The-Grizzled-But-Still-Incorrigible-Scribe-Himself! said...

Rowan…

Well, I'm not nearly fit, plus I've beat and battered myself throughout my life…and I'm paying the price. Living proof of that old line, "If I'd have known I was going to live this long, I'd have taken better care of myself." I always figured 45 would be a long life for me, and acted accordingly.

But that's truly not a complaint. I've been so very blessed in my life—and continue to be. The things I've seen and done, the places and people, the adventures! All have been worth the way I now feel some days. And I have no doubt I'll limber up and my aches and pains will reduce to a manageable level in a month or two. I'm good with that and in the meantime, too.

And I don't intend spending time fretting or complaining about the things I can't do…but extolling and enjoying the things I can. Life is too short and too wonderful to do otherwise.

And I really like your attitude!

Rowan said...

Made me laugh when you said ' I always figured 45 would be a long life for me ' and reminded me of my mum in a way. She started off when I was in my teens saying she didn't want to live past 60,then around the age of 55 she moved the goalposts and it became 'don't want to live past 65', eventually this became 70 and so on - she actually made it to 88 in the end.

The-Grizzled-But-Still-Incorrigible-Scribe-Himself! said...

Rowan…

It wasn't that I didn't want to live past 45, it was just given my early health, later my lifestyle with regular close calls (accidents and risks, not drugs or something like that), I just couldn't imagine escaping death for any longer. And I was okay with that, BTW. If you'd have given me the choice of long life or great adventure, I'd haven chosen the latter without hesitation. Still would, as a matter of fact.

But my Mom was "going to die soon" for about 50 years…and she lived to 94. So I know exactly what you're saying and why you chuckled. I used to laugh at my mother whenever she trotted that old, shopworn line out.

Sydney said...

Look at that robin looking directly at you. Ditto the picture heading the post just below it. DO you use a nice camera or one of the pocket digitals like I do. I have to invest in something better, I just didn't want to get bogged down by something dangling around my neck in the wild!

The-Grizzled-But-Still-Incorrigible-Scribe-Himself! said...

Sydney…

I have a Nikon D-70, several years old and many megapixels under today's standards—but it's an excellent camera and produces great images. (Just look at yesterday's shot of bloodrooot; or the Cooper's hawk from earlier in the month. I'm sure there are newer Nikons, moderately priced, to do an even better job. I've always shot Nikon gear, BTW.

Most of the time I shoot with an 70-200 zoom.
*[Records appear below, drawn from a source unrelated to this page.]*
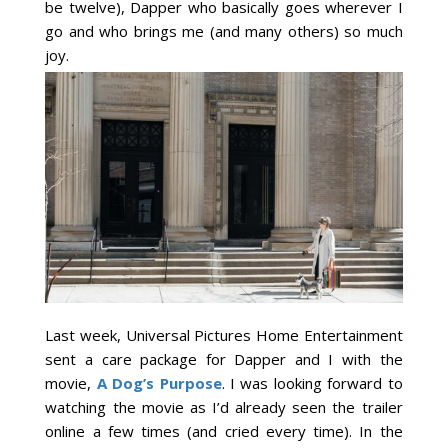
be twelve), Dapper who basically goes wherever I
go and who brings me (and many others) so much
joy.
Last week, Universal Pictures Home Entertainment
sent a care package for Dapper and I with the
movie,
A Dog’s Purpose
. I was looking forward to
watching the movie as I’d already seen the trailer
online a few times (and cried every time). In the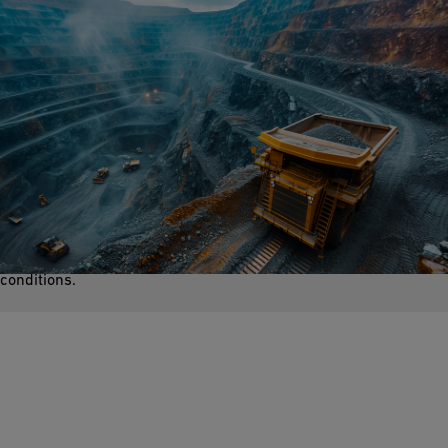
Dewatering
The process of removing groundwater from mines is crucial for
a safer working environment for miners. Excess water can
weaken mine structures, cause collapses, and create hazardous
conditions.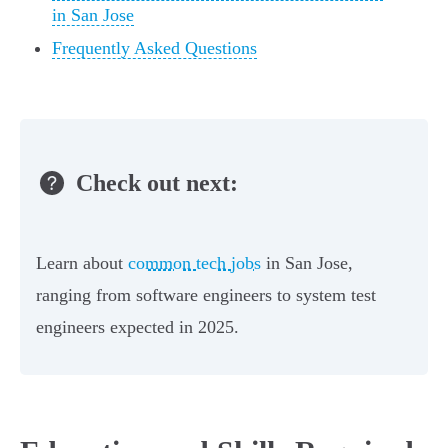
in San Jose
Frequently Asked Questions
Check out next:
Learn about
common tech jobs
in San Jose,
ranging from software engineers to system test
engineers expected in 2025.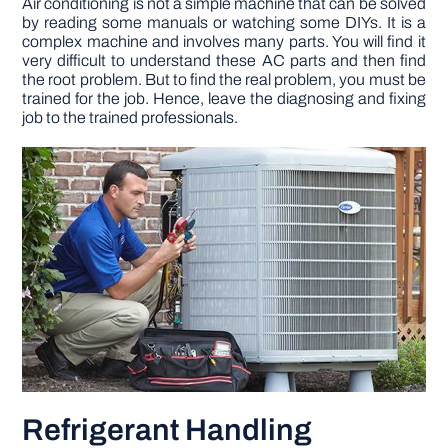
Air conditioning is not a simple machine that can be solved
by reading some manuals or watching some DIYs. It is a
complex machine and involves many parts. You will find it
very difficult to understand these AC parts and then find
the root problem. But to find the real problem, you must be
trained for the job. Hence, leave the diagnosing and fixing
job to the trained professionals.
Refrigerant Handling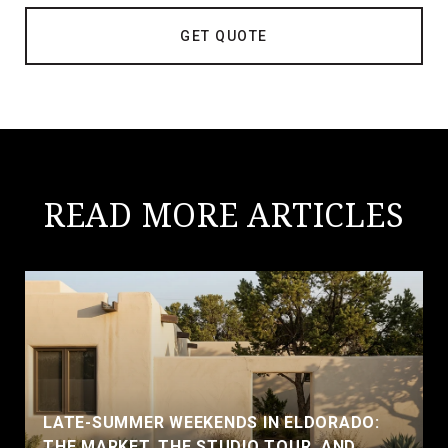
GET QUOTE
READ MORE ARTICLES
LATE-SUMMER WEEKENDS IN ELDORADO:
THE MARKET, THE STUDIO TOUR, AND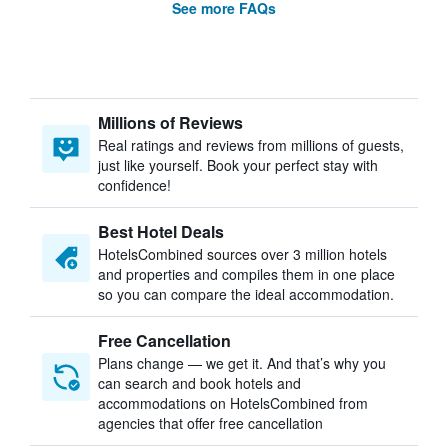
See more FAQs
Millions of Reviews
Real ratings and reviews from millions of guests,
just like yourself. Book your perfect stay with
confidence!
Best Hotel Deals
HotelsCombined sources over 3 million hotels
and properties and compiles them in one place
so you can compare the ideal accommodation.
Free Cancellation
Plans change — we get it. And that’s why you
can search and book hotels and
accommodations on HotelsCombined from
agencies that offer free cancellation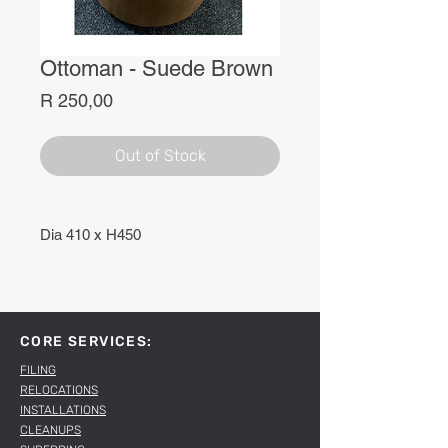
Ottoman - Suede Brown
Price
R 250,00
Out of Stock
Dia 410 x H450
CORE SERVICES:
FILING
RELOCATIONS
INSTALLATIONS
CLEANUPS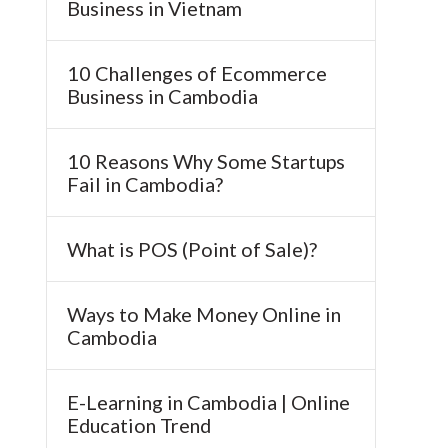
Business in Vietnam
10 Challenges of Ecommerce
Business in Cambodia
10 Reasons Why Some Startups
Fail in Cambodia?
What is POS (Point of Sale)?
Ways to Make Money Online in
Cambodia
E-Learning in Cambodia | Online
Education Trend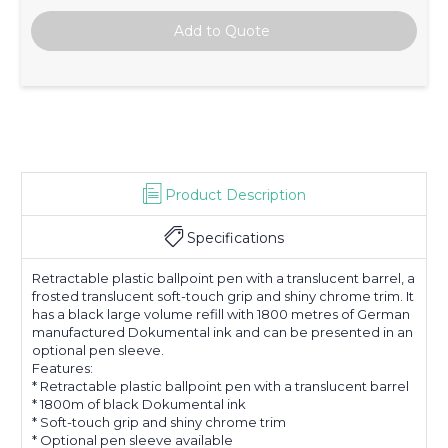
Product Description
Specifications
Retractable plastic ballpoint pen with a translucent barrel, a
frosted translucent soft-touch grip and shiny chrome trim. It
has a black large volume refill with 1800 metres of German
manufactured Dokumental ink and can be presented in an
optional pen sleeve.
Features:
* Retractable plastic ballpoint pen with a translucent barrel
* 1800m of black Dokumental ink
* Soft-touch grip and shiny chrome trim
* Optional pen sleeve available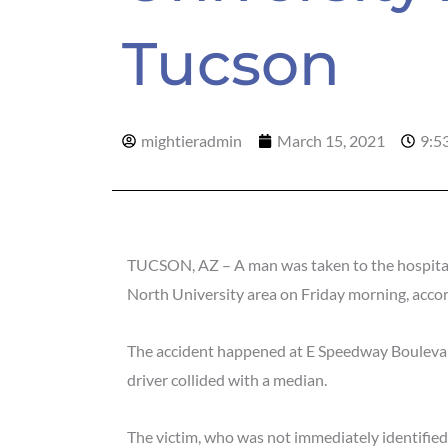
Tucson
mightieradmin
March 15, 2021
9:5
TUCSON, AZ – A man was taken to the hospital wi
North University area on Friday morning, acco
The accident happened at E Speedway Bouleva
driver collided with a median.
The victim, who was not immediately identified,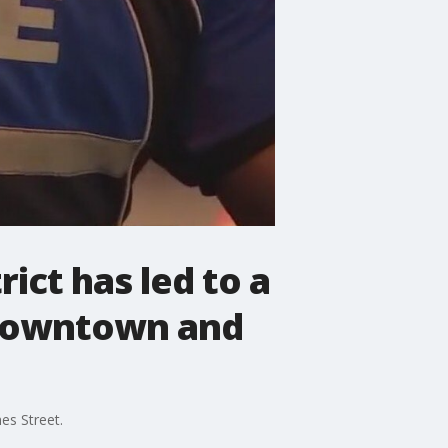
rict has led to a
e downtown and
es Street.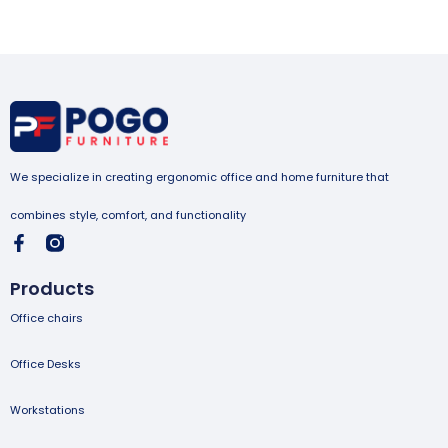
We specialize in creating ergonomic office and home furniture that
combines style, comfort, and functionality
Products
Office chairs
Office Desks
Workstations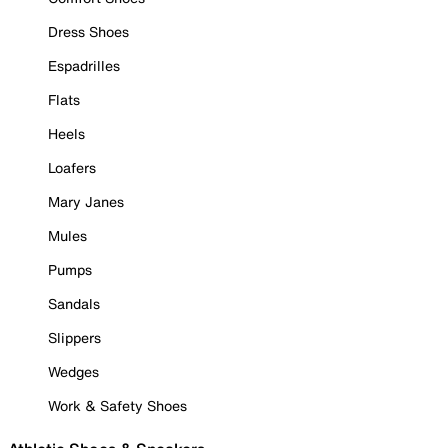
Dress Shoes
Espadrilles
Flats
Heels
Loafers
Mary Janes
Mules
Pumps
Sandals
Slippers
Wedges
Work & Safety Shoes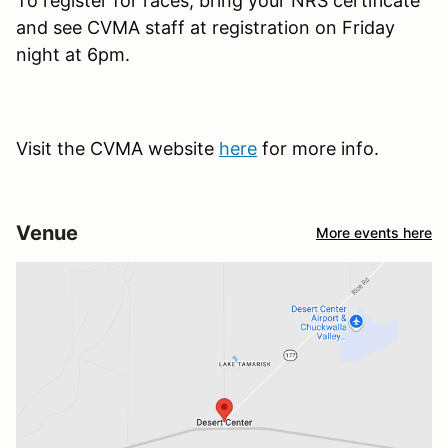
To register for races, bring your NRS certificate
and see CVMA staff at registration on Friday
night at 6pm.
Visit the CVMA website
here
for more info.
Venue
More events here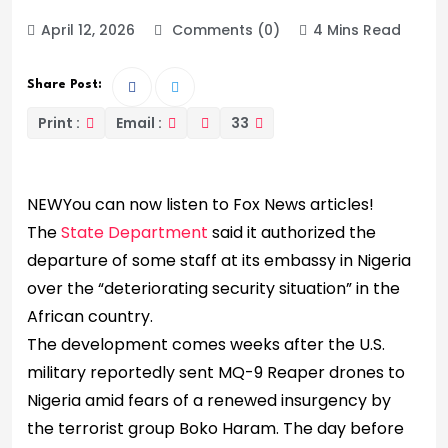
April 12, 2026
Comments (0)
4 Mins Read
Share Post:
Print :
Email :
33
NEW
You can now listen to Fox News articles!
The
State Department
said it authorized the
departure of some staff at its embassy in Nigeria
over the “deteriorating security situation” in the
African country.
The development comes weeks after the U.S.
military reportedly sent MQ-9 Reaper drones to
Nigeria amid fears of a renewed insurgency by
the terrorist group Boko Haram. The day before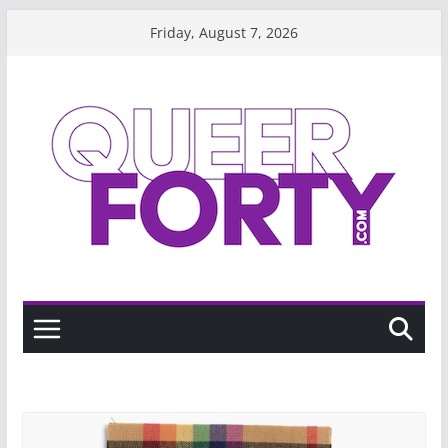
Skip
Friday, August 7, 2026
to
content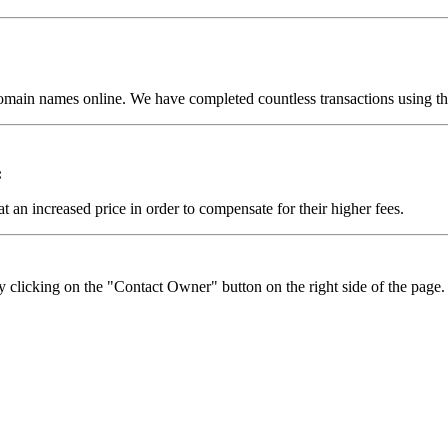
omain names online. We have completed countless transactions using the
:
t an increased price in order to compensate for their higher fees.
y clicking on the "Contact Owner" button on the right side of the page.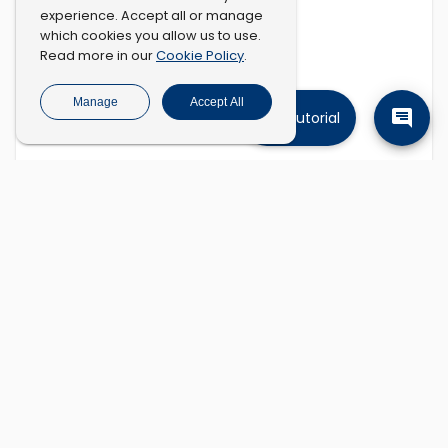
experience. Accept all or manage
which cookies you allow us to use.
Cookie Policy
Read more in our
.
Manage
Accept All
Tutorial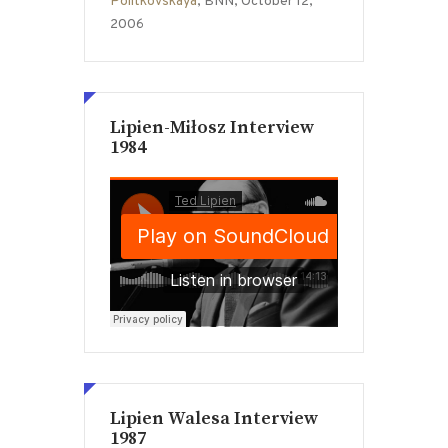
Politkovskaya
, BNN, October 12,
2006
Lipien-Miłosz Interview
1984
Lipien Walesa Interview
1987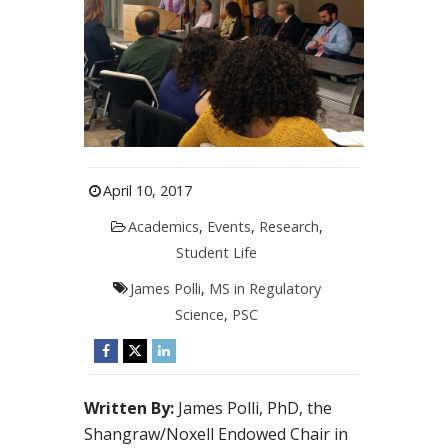
April 10, 2017
Academics
,
Events
,
Research
,
Student Life
James Polli
,
MS in Regulatory
Science
,
PSC
Written By:
James Polli, PhD, the
Shangraw/Noxell Endowed Chair in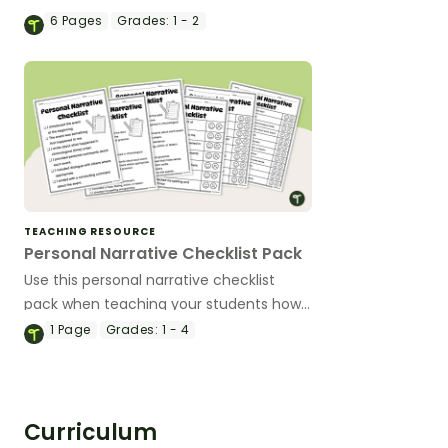
Question posters, designed especially for
6
Pages
Grades:
1 - 2
Early Years and Lower Primary
classrooms.
TEACHING RESOURCE
Personal Narrative Checklist Pack
Use this personal narrative checklist
pack when teaching your students how
to edit their writing.
1
Page
Grades:
1 - 4
Curriculum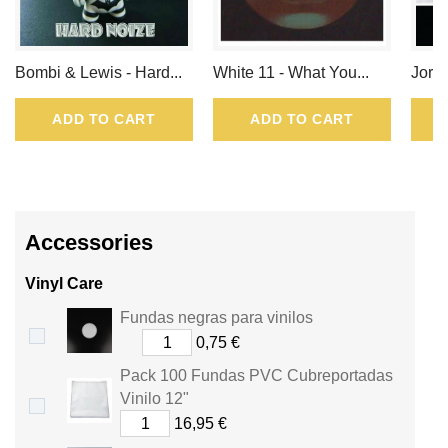
Bombi & Lewis - Hard...
White 11 - What You...
Jordi
ADD TO CART
ADD TO CART
Accessories
Vinyl Care
Fundas negras para vinilos
0,75 €
Pack 100 Fundas PVC Cubreportadas
Vinilo 12"
16,95 €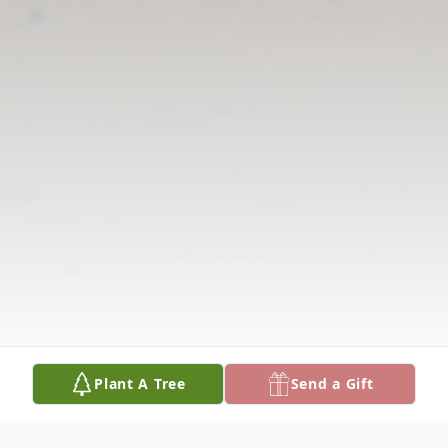
Plant A Tree
Send a Gift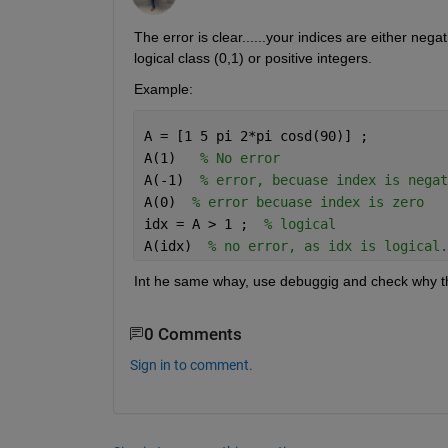
The error is clear......your indices are either neg
logical class (0,1) or positive integers. 
Example:
A = [1 5 pi 2*pi cosd(90)] ; 
A(1)   
% No error 
A(-1)  
% error, becuase index is negat
A(0)  
% error becuase index is zero 
idx = A > 1 ;  
% logical 
A(idx)  
% no error, as idx is logical.
Int he same whay, use debuggig and check why th
0 Comments
Sign in to comment.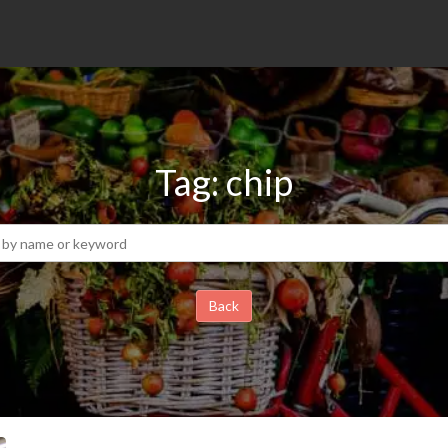
Tag: chip
Back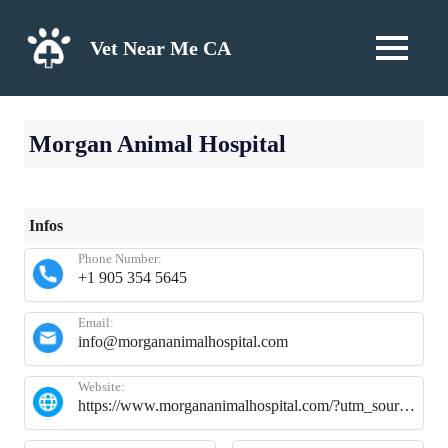
Skip
to
Vet Near Me CA
MENU
content
Morgan Animal Hospital
Infos
Phone Number:
+1 905 354 5645
Email:
info@morgananimalhospital.com
Website:
https://www.morgananimalhospital.com/?utm_source=gmb&utm_medium=organic&y_source=1_NTUxODI2MTctNzE1LWxvY2F0aW9uLndlYnNpdGU%3D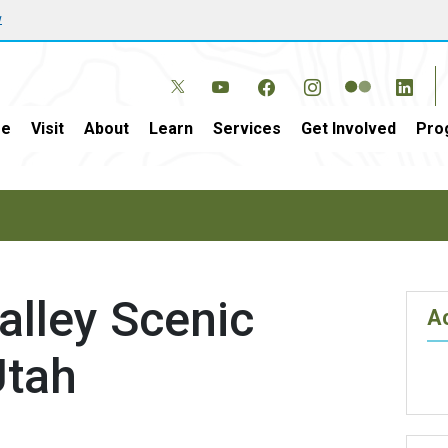
w
e
Visit
About
Learn
Services
Get Involved
Pro
alley Scenic
Ac
Utah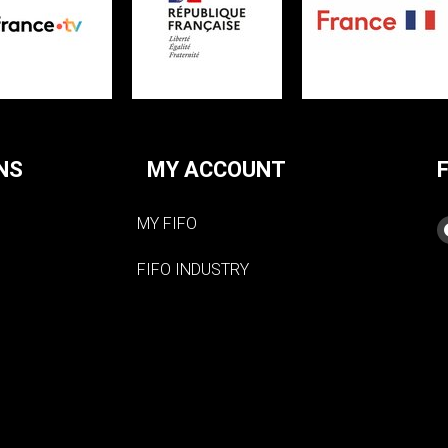
NS
MY ACCOUNT
MY FIFO
FIFO INDUSTRY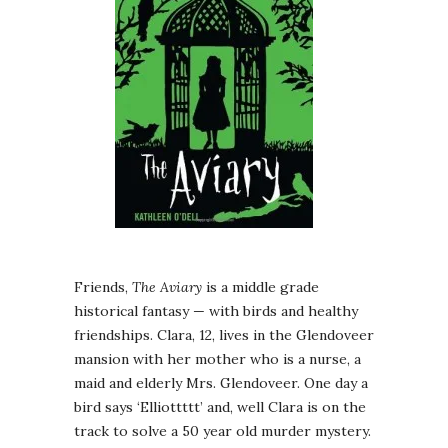
Friends,
The Aviary
is a middle grade
historical fantasy — with birds and healthy
friendships. Clara, 12, lives in the Glendoveer
mansion with her mother who is a nurse, a
maid and elderly Mrs. Glendoveer. One day a
bird says ‘Elliottttt’ and, well Clara is on the
track to solve a 50 year old murder mystery.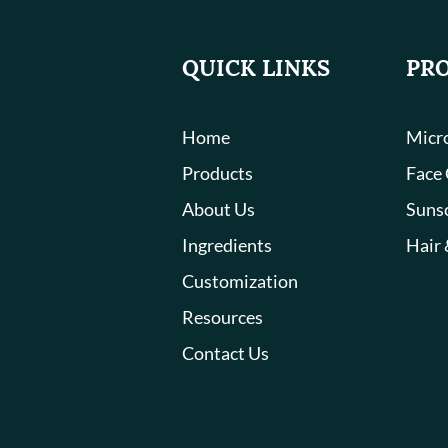
QUICK LINKS
PR
Home
Micro
Products
Face
About Us
Suns
Ingredients
Hair 
Customization
Resources
Contact Us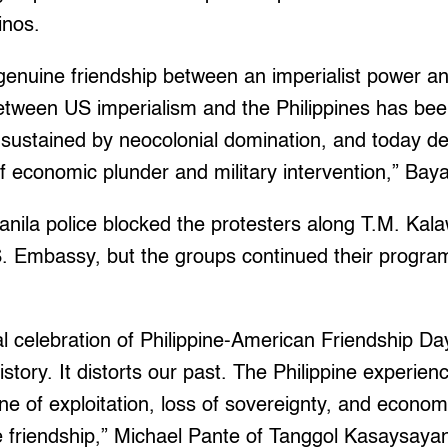
pinos.
enuine friendship between an imperialist power an
between US imperialism and the Philippines has be
, sustained by neocolonial domination, and today 
 economic plunder and military intervention,” Bay
nila police blocked the protesters along T.M. Kal
. Embassy, but the groups continued their program
al celebration of Philippine-American Friendship Day
istory. It distorts our past. The Philippine experien
ne of exploitation, loss of sovereignty, and econo
e friendship,” Michael Pante of Tanggol Kasaysayan 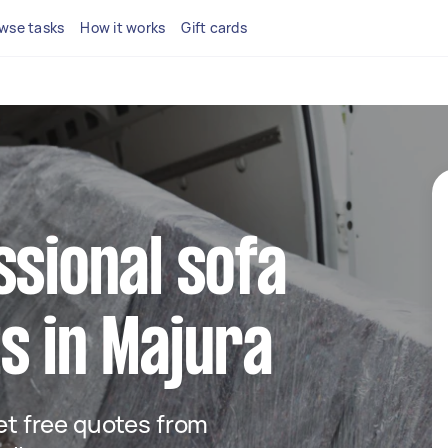
wse tasks
How it works
Gift cards
ssional sofa
s in Majura
get free quotes from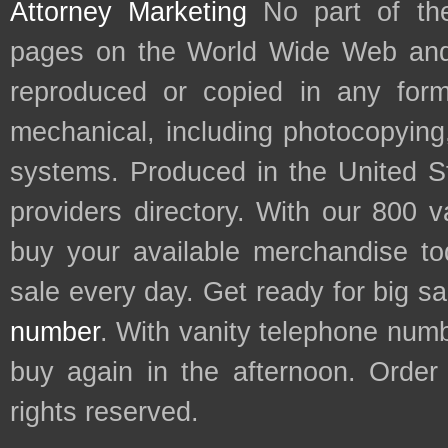
Attorney Marketing
No part of th
pages on the World Wide Web and
reproduced or copied in any form
mechanical, including photocopying,
systems. Produced in the United S
providers directory. With our 800 
buy your available merchandise t
sale every day. Get ready for big s
number
. With vanity telephone num
buy again in the afternoon. Order
rights reserved.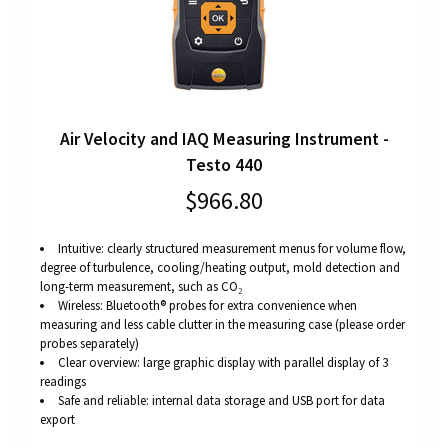
Air Velocity and IAQ Measuring Instrument -
Testo 440
$966.80
Intuitive: clearly structured measurement menus for volume flow,
degree of turbulence, cooling/heating output, mold detection and
long-term measurement, such as CO₂
Wireless: Bluetooth® probes for extra convenience when
measuring and less cable clutter in the measuring case (please order
probes separately)
Clear overview: large graphic display with parallel display of 3
readings
Safe and reliable: internal data storage and USB port for data
export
The little point-and-shoots are fine for certain images. And Lord knows they're handy to carry around. They're just not as versatile—plus images taken on an 8 megapixel compact and an 8 megapixel full-size, interchangeable lens camera are not comparable. Bigger is better when it comes to the sensors.

But I have and carry a compact, too. So it comes down to what you're willing to put up with (as well as need) for the images you hope to record.